How CARES Act Affects Employee Retirement Plan Distributions
Even if you’re not quite back to business as usual, it’s tax time, and the IRS expects you to be ready. That includes compliance with CARES Act Section 2202, Special Rules For Use of Retirement Funds. If you allowed your employees to access emergency distributions, rollovers, and loans, they must address those funds in their 2020 tax returns.
CARES Act provided relief for families with pandemic-related financial emergencies. Employees who met these coronavirus-related conditions qualified for retirement plan distributions under the special rules.
- Must receive a Distribution during 2020
- Diagnosed with COVID-19) based on a CDC-approved test
- Your spouse tested positive for COVID-19
- Experienced adverse financial issues due to a COVID-19 quarantine, furlough, lay-off, or hour reduction
- Financial difficulty due to COVID-19 related childcare issues
- Financial loss due to business closing or reduced operations due to COVID-19
CARES Act Retirement Plan Rules
Congress designed CARES Act retirement plan rules to provide emergency financial access during the pandemic. They function similarly to provisions in the Hurricane Katrina Emergency Tax Relief Act of 2005. The rules expanded distribution options and waived certain taxes and other requirements. IRS Notice 2020-50 provided guidance for rule implementation. The December 2020 Consolidated Appropriations Act further modified the rules.
- Qualified Plans: The rules consider 401(k) plans, 403(b) plans, governmental section 457(b) plans as qualified.
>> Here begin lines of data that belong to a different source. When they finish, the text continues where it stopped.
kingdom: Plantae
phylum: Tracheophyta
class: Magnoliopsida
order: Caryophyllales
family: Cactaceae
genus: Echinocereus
The Consolidated Appropriations Act added Money Purchase Pension Plans as a coronavirus-qualified retirement plan.
- Distribution Age: Employees under age 59&½ or not qualified based on permittable distribution events qualified for distributions based on temporary coronavirus rules.
- Maximum Distribution: The rules increased the aggregate loan maximum from $50,000 to $100,000
- 10% Additional Tax: The IRS waived the tax on early distributions.
- Employee Distribution Certification: Employees were allowed to self-certify during the application process. They must prove they were qualified for a distribution when filing their 2020 taxes.
Implementation of CARES Act rules was optional. As an employer, you could allow coronavirus distributions but retain traditional loan repayment rules. Regardless of the employer’s choice, if a distribution met CARES Act distribution guidelines, the employee may treat it as such when they file their taxes.
Employee Taxes and Repayment
Employees received CARES Act qualified distributions through December 2020. Beginning with their 2020 taxes, they must include one-third of their distribution as taxable income over each of the next three years. Employers must issue form 1099-R for coronavirus-related distributions. If no other codes apply, you may use early distribution code 2 (exception) or code 1 (no known exception) in box 7.
If they choose, employees may repay a coronavirus-distribution. As long as they contribute their funds to an eligible retirement plan, the IRS will treat the repayment as a rollover.
They must also complete the repayment within three years of the distribution date. If they meet repayment requirements, they won’t owe taxes on the distribution amount. If the employee included repaid distribution amounts as ratable income in 2020, 2021, or 2022, they might file amended returns to request a refund.